Si les sixties selon Stephen King demeurent résolument swinging et si la vie y est plus douce et insouciante, les belles voitures, les maisons ouvertes et la liberté de fumer n’occultent pas la ségrégation, la bêtise crasse et la malveillance... Dallas est une extension citadine de Derry, inhospitalière et haineuse. Le School Book Depositary, d’où Lee Harvey Oswald tira ses balles meurtrières, observe le passant tel un guetteur funèbre. Et pourtant, «les cinglés de ce monde ne devaient pas avoir le dessus.» Et « si Dieu ne se décarcasse pas plus que ça [...], alors c’est aux gens ordinaires de s’en charger. Ils doivent essayer, au moins.» Car toute l’obscurité du monde ne parvient pas à étouffer cette petite flamme d’humanité qui pourrait bien finir, quant à elle, par triompher de la nuit. Sait-on jamais.

«Le monde est un mécanisme parfaitement équilibré d’appels et d’échos de couleur rouge qui se font passer pour un système d’engrenages et de roues dentées, une horlogerie de rêve carillonnant sous la vitre d’un mystère que nous appelons la vie. Et au-delà de la vitre. Et tout autour d’elle ? Du chaos, des tempêtes. Des hommes armés de marteaux, des hommes armés de couteaux, des hommes armés de fusils. Des femmes qui pervertissent ce qu’elles ne peuvent dominer et dénigrent ce qu’elles ne peuvent comprendre.
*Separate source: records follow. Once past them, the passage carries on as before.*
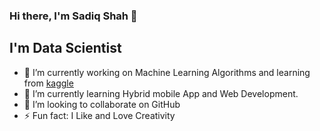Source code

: ### Hi there, I'm Sadiq Shah 👋

## I'm  Data Scientist

- 🔭 I’m currently working on Machine Learning Algorithms and learning from <a href="#">kaggle</a> 
- 🌱 I’m currently learning Hybrid mobile App and Web Development.
- 👯 I’m looking to collaborate on GitHub
- ⚡ Fun fact: I Like and Love Creativity

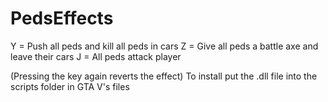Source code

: # PedsEffects

Y = Push all peds and kill all peds in cars
Z = Give all peds a battle axe and leave their cars
J = All peds attack player

(Pressing the key again reverts the effect)
To install put the .dll file into the scripts folder in GTA V's files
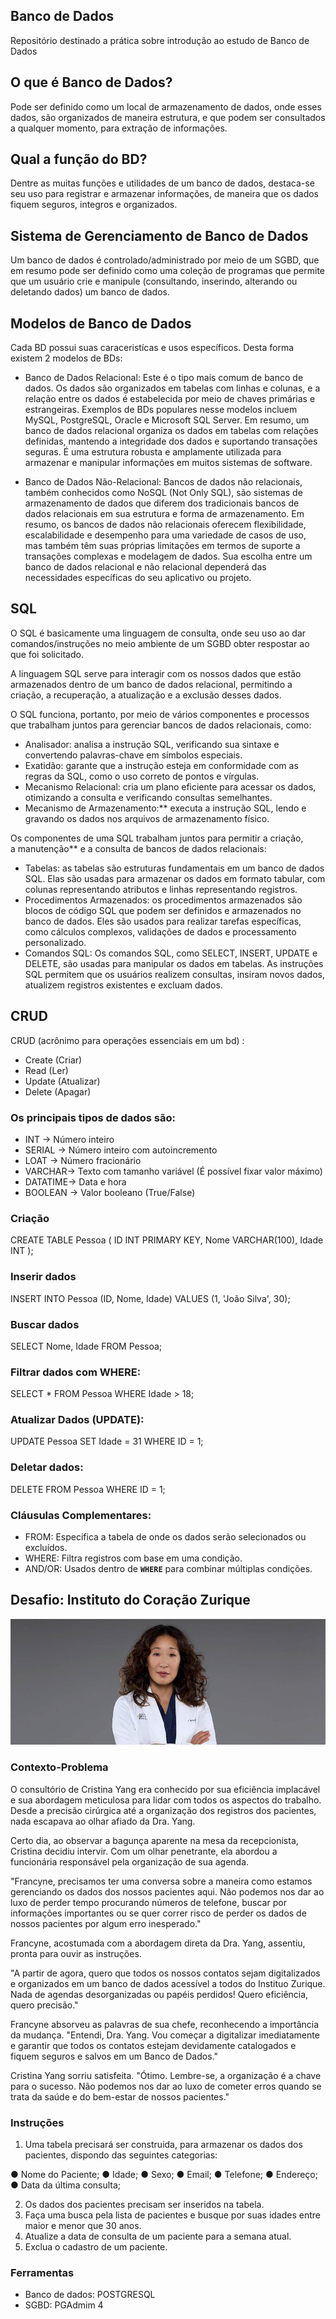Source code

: ## Banco de Dados
 Repositório destinado a prática sobre introdução ao estudo de Banco de Dados

## O que é Banco de Dados?
Pode ser definido como um local de armazenamento de dados, onde esses dados, são organizados de maneira estrutura, e que podem ser consultados a qualquer momento, para extração de informações.

## Qual a função do BD?
Dentre as muitas funções e utilidades de um banco de dados, destaca-se seu uso para registrar e armazenar informações, de maneira que os dados fiquem seguros, integros e organizados.

## Sistema de Gerenciamento de Banco de Dados
Um banco de dados é controlado/administrado por meio de um SGBD, que em resumo pode ser definido como uma coleção de programas que
permite que um usuário crie e manipule (consultando, inserindo, alterando ou deletando dados) um banco de dados. 

## Modelos de Banco de Dados
Cada BD possui suas caraceristícas e usos específicos. Desta forma existem 2 modelos de BDs:
- Banco de Dados Relacional: Este é o tipo mais comum de banco de dados. Os dados são organizados em tabelas com linhas e colunas, e a relação entre os dados é estabelecida por meio de chaves primárias e estrangeiras. Exemplos de BDs populares nesse modelos incluem MySQL, PostgreSQL, Oracle e Microsoft SQL Server.
Em resumo, um banco de dados relacional organiza os dados em tabelas com relações definidas, mantendo a integridade dos dados e suportando transações seguras. É uma estrutura robusta e amplamente utilizada para armazenar e manipular informações em muitos sistemas de software.

- Banco de Dados Não-Relacional:
Bancos de dados não relacionais, também conhecidos como NoSQL (Not Only SQL), são sistemas de armazenamento de dados que diferem dos tradicionais bancos de dados relacionais em sua estrutura e forma de armazenamento. Em resumo, os bancos de dados não relacionais oferecem flexibilidade, escalabilidade e desempenho para uma variedade de casos de uso, mas também têm suas próprias limitações em termos de suporte a transações complexas e modelagem de dados. Sua escolha entre um banco de dados relacional e não relacional dependerá das necessidades específicas do seu aplicativo ou projeto.

## SQL
O SQL é basicamente uma linguagem de consulta, onde seu uso ao dar comandos/instruções no meio ambiente de um SGBD obter respostar ao que foi solicitado.

A linguagem SQL serve para interagir com os nossos dados que estão armazenados dentro de um banco de dados relacional, permitindo a criação, a recuperação, a atualização e a exclusão desses dados.

O SQL funciona, portanto, por meio de vários componentes e processos que trabalham juntos para gerenciar bancos de dados relacionais, como:

- Analisador: analisa a instrução SQL, verificando sua sintaxe e convertendo palavras-chave em símbolos especiais.
- Exatidão: garante que a instrução esteja em conformidade com as regras da SQL, como o uso correto de pontos e vírgulas.
- Mecanismo Relacional: cria um plano eficiente para acessar os dados, otimizando a consulta e verificando consultas semelhantes.
- Mecanismo de Armazenamento:** executa a instrução SQL, lendo e gravando os dados nos arquivos de armazenamento físico.

Os componentes de uma SQL trabalham juntos para permitir a criação, a manutenção** e a consulta de bancos de dados relacionais:

- Tabelas: as tabelas são estruturas fundamentais em um banco de dados SQL. Elas são usadas para armazenar os dados em formato tabular, com colunas representando atributos e linhas representando registros.
- Procedimentos Armazenados: os procedimentos armazenados são blocos de código SQL que podem ser definidos e armazenados no banco de dados. Eles são usados para realizar tarefas específicas, como cálculos complexos, validações de dados e processamento personalizado.
- Comandos SQL: Os comandos SQL, como SELECT, INSERT, UPDATE e DELETE, são usadas para manipular os dados em tabelas. As instruções SQL permitem que os usuários realizem consultas, insiram novos dados, atualizem registros existentes e excluam dados.

## CRUD
CRUD (acrônimo para operações essenciais em um bd) :

- Create   (Criar)
- Read     (Ler)
- Update  (Atualizar)
- Delete   (Apagar)

### Os principais tipos de dados são:

- INT  -> Número inteiro
- SERIAL  -> Número inteiro com autoincremento
- LOAT  -> Número fracionário
- VARCHAR-> Texto com tamanho variável (É possível fixar valor máximo)
- DATATIME-> Data e hora
- BOOLEAN  -> Valor booleano (True/False)

### Criação

CREATE TABLE Pessoa (
ID INT PRIMARY KEY,
Nome VARCHAR(100),
Idade INT
);

### Inserir dados

INSERT INTO Pessoa (ID, Nome, Idade) VALUES (1, 'João Silva', 30);

### Buscar dados

SELECT Nome, Idade FROM Pessoa;

### Filtrar dados com WHERE:

SELECT * FROM Pessoa WHERE Idade > 18;

### Atualizar Dados (UPDATE):

UPDATE Pessoa SET Idade = 31 WHERE ID = 1;

### Deletar dados:

DELETE FROM Pessoa WHERE ID = 1;

### Cláusulas Complementares:

- FROM: Especifica a tabela de onde os dados serão selecionados ou excluídos.
- WHERE: Filtra registros com base em uma condição.
- AND/OR: Usados dentro de **`WHERE`** para combinar múltiplas condições.


## Desafio: Instituto do Coração Zurique 
![cristina-yang](img.greys.jpg)

### Contexto-Problema

O consultório de Cristina Yang era conhecido por sua eficiência implacável e sua abordagem meticulosa para lidar com todos os aspectos do trabalho. Desde a precisão cirúrgica até a organização dos registros dos pacientes, nada escapava ao olhar afiado da Dra. Yang.

Certo dia, ao observar a bagunça aparente na mesa da recepcionista, Cristina decidiu intervir. Com um olhar penetrante, ela abordou a funcionária responsável pela organização de sua agenda.

"Francyne, precisamos ter uma conversa sobre a maneira como estamos gerenciando os dados dos nossos pacientes aqui. Não podemos nos dar ao luxo de perder tempo procurando números de telefone, buscar por informações importantes ou se quer correr risco de perder os dados de nossos pacientes por algum erro inesperado."

Francyne, acostumada com a abordagem direta da Dra. Yang, assentiu, pronta para ouvir as instruções.

"A partir de agora, quero que todos os nossos contatos sejam digitalizados e organizados em um banco de dados acessível a todos do Instituo Zurique. Nada de agendas desorganizadas ou papéis perdidos! Quero eficiência, quero precisão."

Francyne absorveu as palavras de sua chefe, reconhecendo a importância da mudança. "Entendi, Dra. Yang. Vou começar a digitalizar imediatamente e garantir que todos os contatos estejam devidamente catalogados e fiquem seguros e salvos em um Banco de Dados."

Cristina Yang sorriu satisfeita. "Ótimo. Lembre-se, a organização é a chave para o sucesso. Não podemos nos dar ao luxo de cometer erros quando se trata da saúde e do bem-estar de nossos pacientes."

### Instruções

1. Uma tabela precisará ser construida, para armazenar os dados dos pacientes, dispondo das seguintes categorias:

● Nome do Paciente;
● Idade;
● Sexo;
● Email;
● Telefone;
● Endereço;
● Data da última consulta;

2. Os dados dos pacientes precisam ser inseridos na tabela.
3. Faça uma busca pela lista de pacientes e busque por suas idades entre maior e menor que 30 anos.
4. Atualize a data de consulta de um paciente para a semana atual.
5. Exclua o cadastro de um paciente.

### Ferramentas
- Banco de dados: POSTGRESQL 
- SGBD: PGAdmim 4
Un univers d’horreur et de perte encerclant cette unique scène illuminée où dansent des mortels, comme un défi à l’obscurité.»

Si certains d’entre vous pensent encore que Stephen King est un sous-romancier cantonné dans l’horreur, je n’ai qu’un conseil à leur donner : le lire ! Lire Shining, MiserySac d’Os, La Ligne Verte, Bazaar, l’Histoire de Lisey ou Dolores Clairborne... Et surtout 22/11/63, qui mérite sa place parmi ses meilleurs romans. Car si son œuvre est foisonnante et inégale, on y retrouvera toujours une puissance narrative rare, une réelle épaisseur des personnages, un art de tirer les ficelles du récit en maître du suspense, un humour caustique et salvateur, et surtout cette profondeur humaine, psychologique et émotionnelle qui est la marque des bons romanciers. Il serait dommage de vous en priver.